● STUDY TEXT
Showing posts with label Music. Show all posts
Showing posts with label Music. Show all posts

Tuesday, June 14, 2011

The Cross-Country Chronicles: And All That Jazz

I wasn’t born on the Bayou but I feel a special affinity with New Orleans.

It marked a lot of firsts. The first destination I visited on my backpacking adventure last year. The first city I explored solo. My first taste of The Deep South and the first place where I felt so beyond my comfort zone and so thrilled to be so.

While I feel I have grown immeasurably in the last ten months, I was glad to arrive in NOLA and find it unchanged. As was the AAE Bourbon House Hostel where I stayed last year and where Molly and I would be spending our first night.

With the city feeling a little like my stomping ground, I was eager to show Molly a memorable time. However, she seemed to find it all on her own, taking all of 48 hours to confidently decide she wanted to someday call New Orleans home.

We scraped together enough energy to spend our first night wandering between the bars on Magazine Street in the Garden District, but our hostel beds were quick to claim us after a long day of driving. We returned in the morning for breakfast and to mosey from one vintage store to another. Despite my dwindling bank account (damn, those hard earned savings deplete quickly) and my already bursting backpack, I couldn’t resist buying yet another item of vintage clothing. This tends to happen when I see something I like (or simply fits) and the advice of my sister rings in my ears – “Don’t live to regret not buying something you wanted when overseas.” That and the thrill of wearing something, ANYTHING, that I haven’t been wearing for the last 12 months.

With our attempts to couch-surf leaving our accommodation wanting, Molly’s mum was kind enough to shout us a night in a hotel in the lower Garden District for our second night. After an afternoon of revelling in front of the cable TV, each on our own plush queen bed, we pulled on our dancing shoes and headed to the French Quarter. 

Ah, Bourbon Street. Once again, her shock tactics were as resplendent as ever, never failing to astound and disgust. The night clubs, the strip joints, the flashing lights, the naked women – where’s the jazz again?

While I learnt my lesson last year, there are some things you just have to experience for yourself. I allowed Molly just long enough to get a good, hearty whiff of Bourbon Street’s beer, barf and bad decisions before we grabbed a bite of some southern-style cooking and headed to where the real music magic happens – Frenchman’s Street.

I didn’t spend nearly enough time here on my last visit and I was relieved to know better than to waste my time looking for the true New Orleans experience on Bourbon Street. While we got a little lost on the way there, once we turned the corner and I saw the seven-piece brass band playing for tips on the side of the street, I knew we were in the right place.

● PROBLEM TO SOLVE
Pick up the New Orleans travel post right after its last sentence and carry it further. The listing that comes next has nothing to do with the New Orleans travel post.

● ENTRIES SUPPLIED
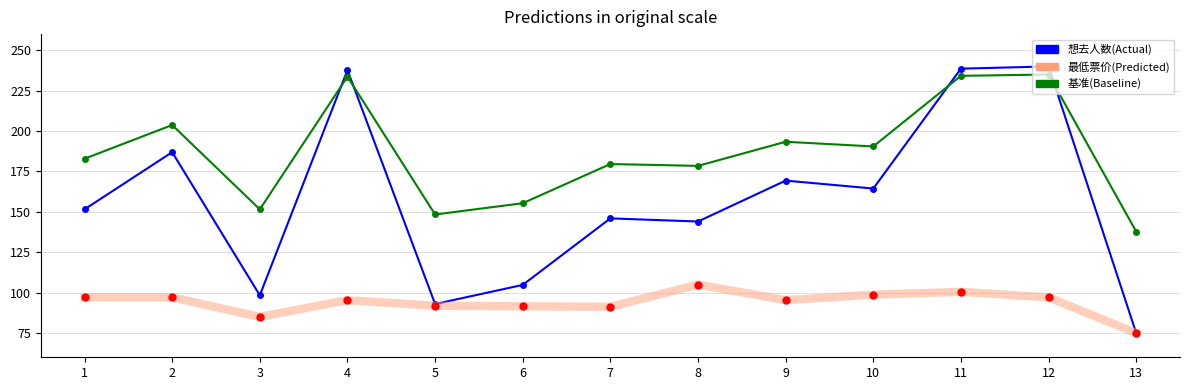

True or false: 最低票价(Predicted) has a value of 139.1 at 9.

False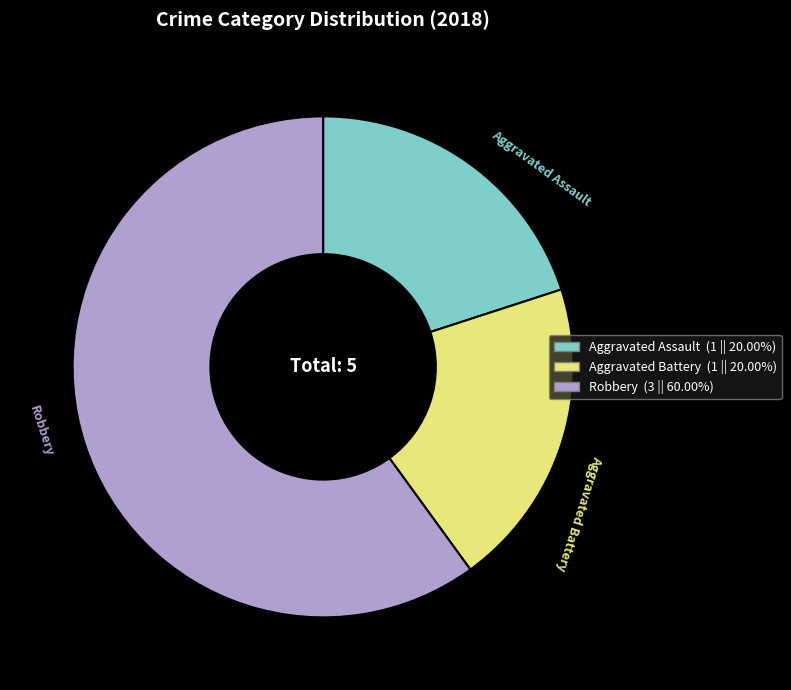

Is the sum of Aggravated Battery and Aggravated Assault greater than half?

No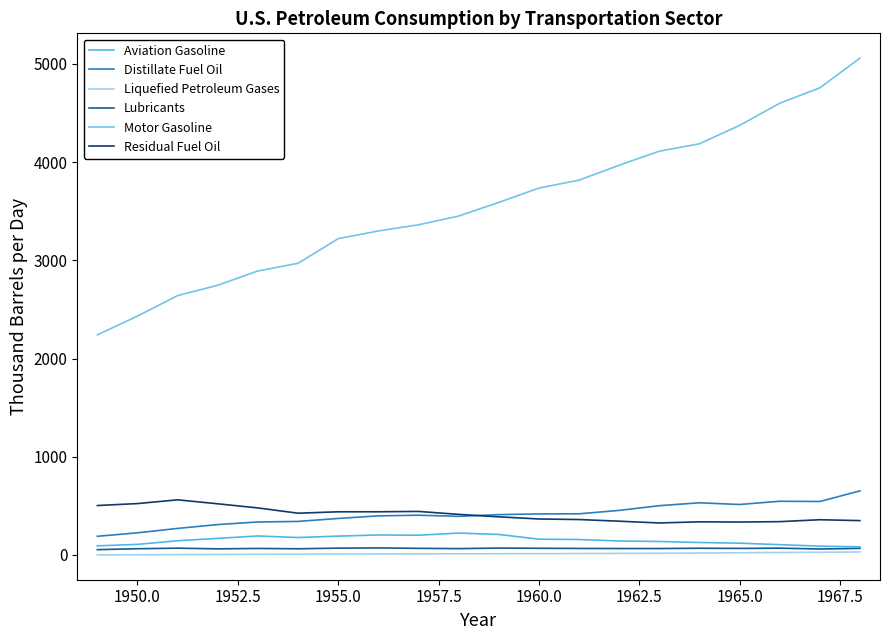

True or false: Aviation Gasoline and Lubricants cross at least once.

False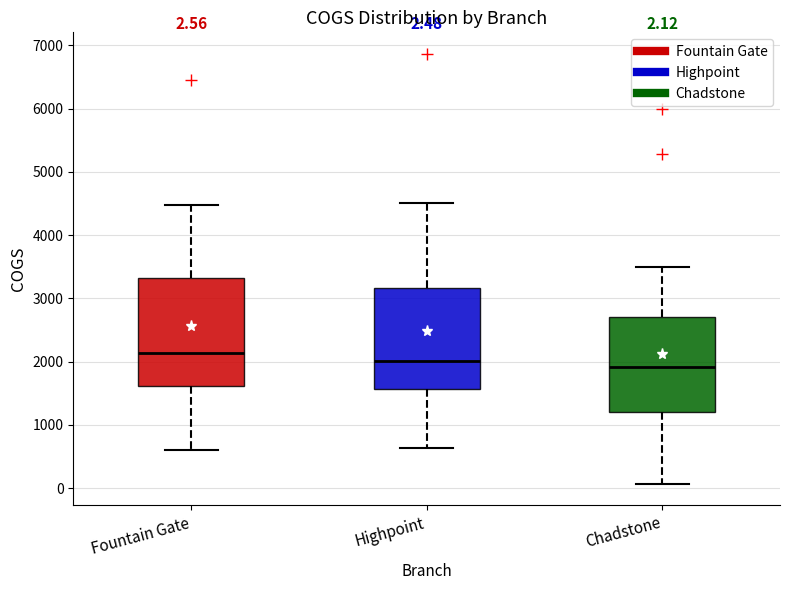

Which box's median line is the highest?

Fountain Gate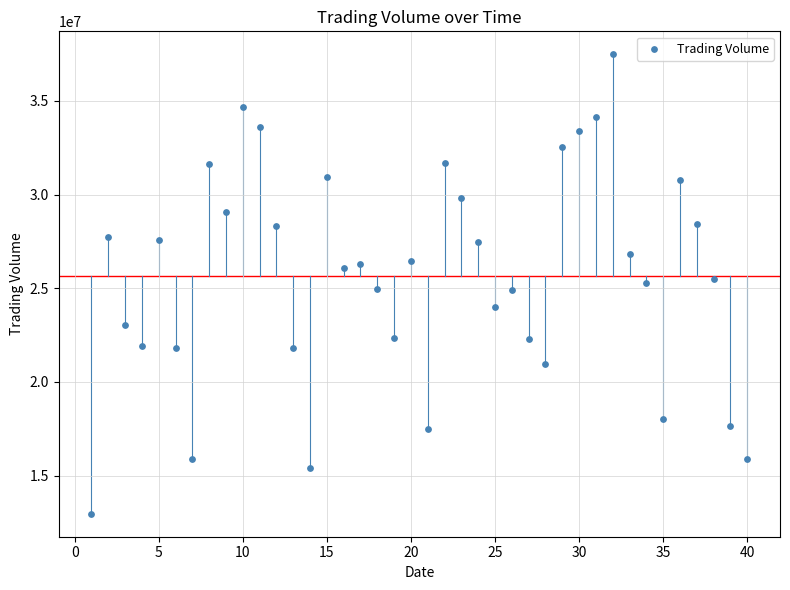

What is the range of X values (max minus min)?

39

...

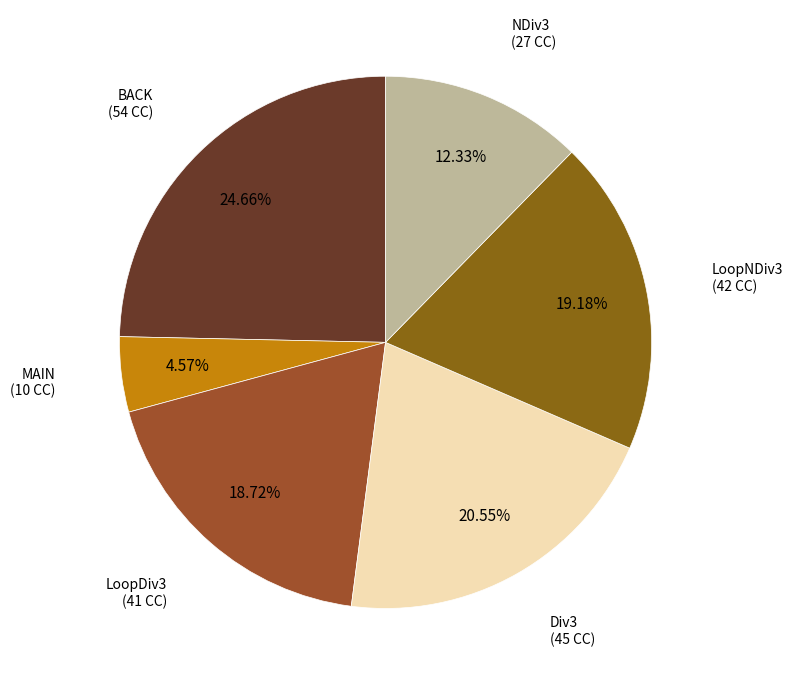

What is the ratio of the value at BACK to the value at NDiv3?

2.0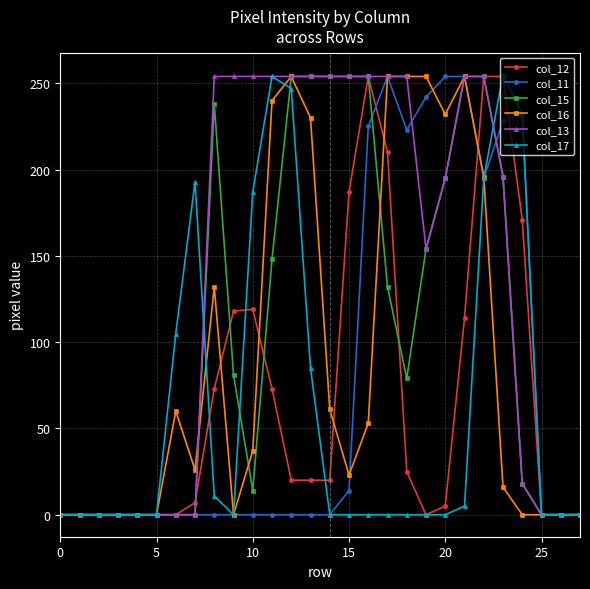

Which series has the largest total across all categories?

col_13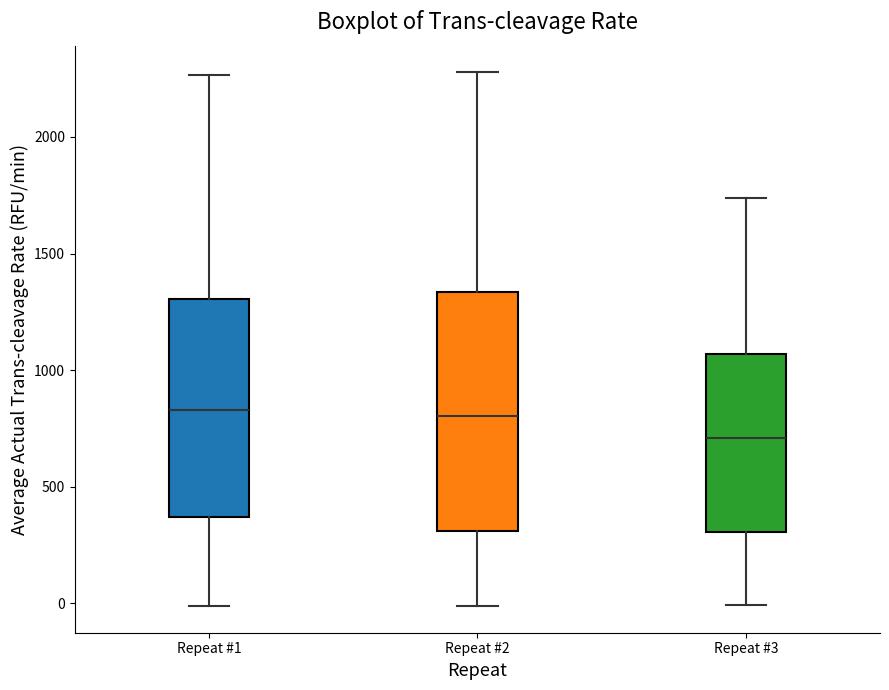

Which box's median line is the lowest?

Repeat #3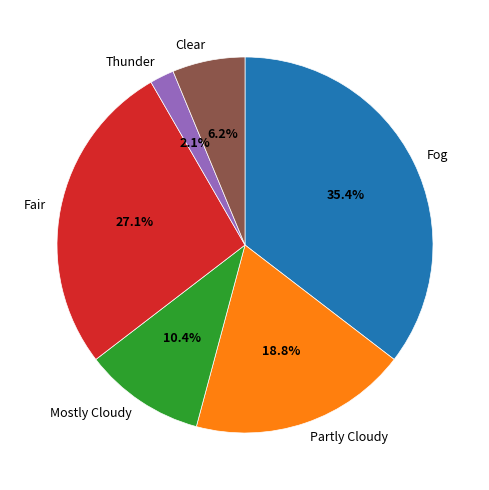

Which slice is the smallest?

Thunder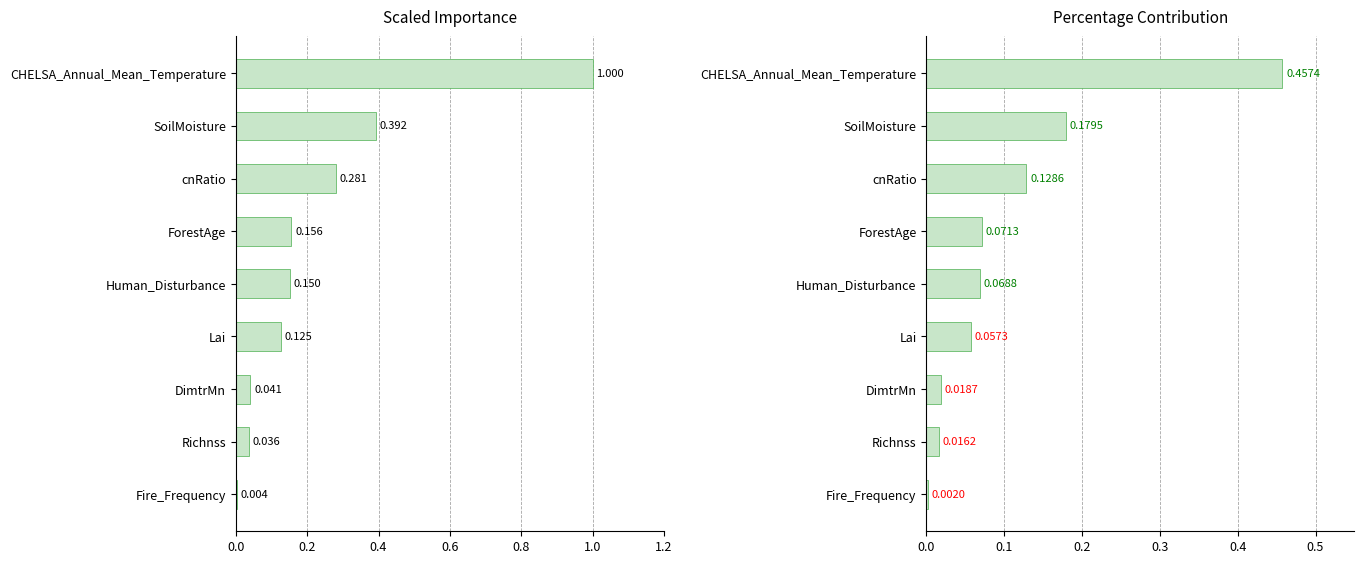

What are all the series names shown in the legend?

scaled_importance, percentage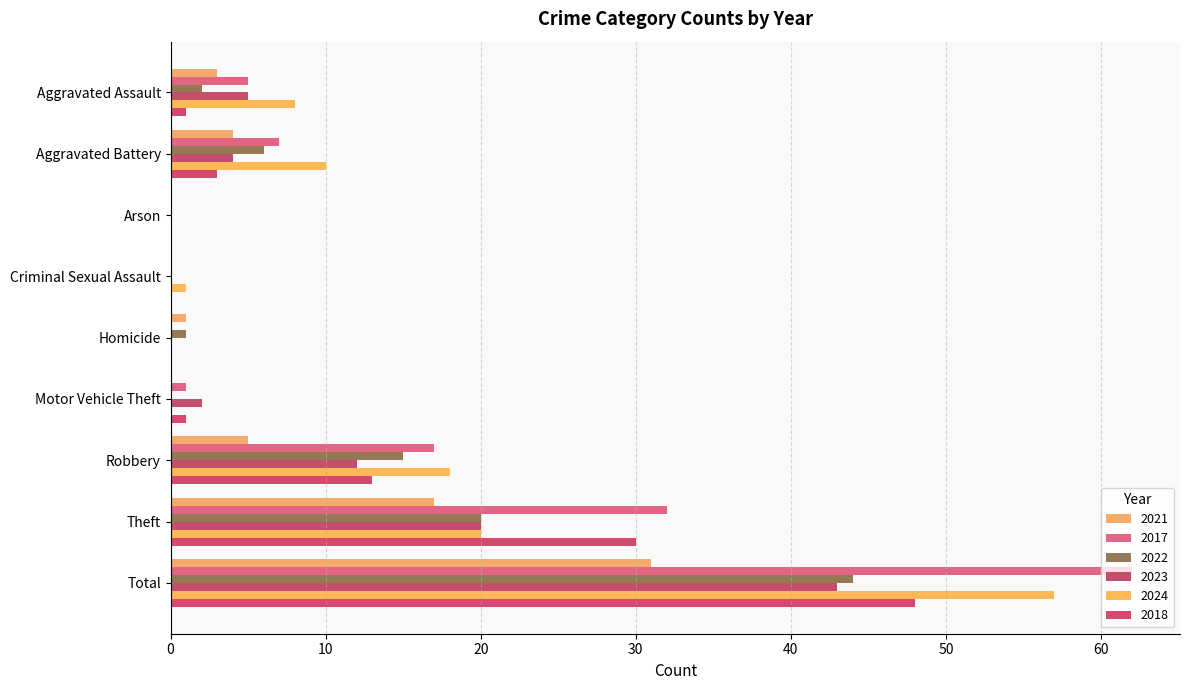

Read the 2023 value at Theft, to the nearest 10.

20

● ANSWER BOX
We visited my old favourite – The Spotted Cat Music Club – and listened to a sultry but sassy swing band. It was then on to listen to some jazz-infused reggae at Cafe Negril and then finally to the Blue Nile to watch The Brassaholics, where Molly had her first brass band experience.


The brass band experience is an essential encounter to have while in New Orleans. It involves being in the pit of a hundred sweaty bodies and finding yourself lost in the rapid beat and the blasting horns of improvising musicians. Somewhere between your throbbing feet and the mesmerising melody, the music reveals 'the answer' – to whatever it is you have been chewing over and over like cud. It reignites the weary and wandering heart. It’s incredibly satisfying. And incredibly sweaty.

Back on Frenchman’s at 2am, we got talking to Tristan the Street Poet. Tristan’s job, his soul profession in life, involves sitting on the street in front of his type-writer writing personal poems for people. Passers-by give him a topic, a 10 dollar bill and 10 minutes.

Molly and I salivated at his artistic affluence and could not have thrust ourselves, I mean our money, at him fast enough. In 10 short minutes, he had written us a road-trip inspired poem, carefully crafted with the memorable details of our adventure. We were delighted.

It helped that he was kind of gorgeous to look at.

So I think I’ve found my vocation. I'm considering Kings Cross. I’m sure the strippers would be inspired.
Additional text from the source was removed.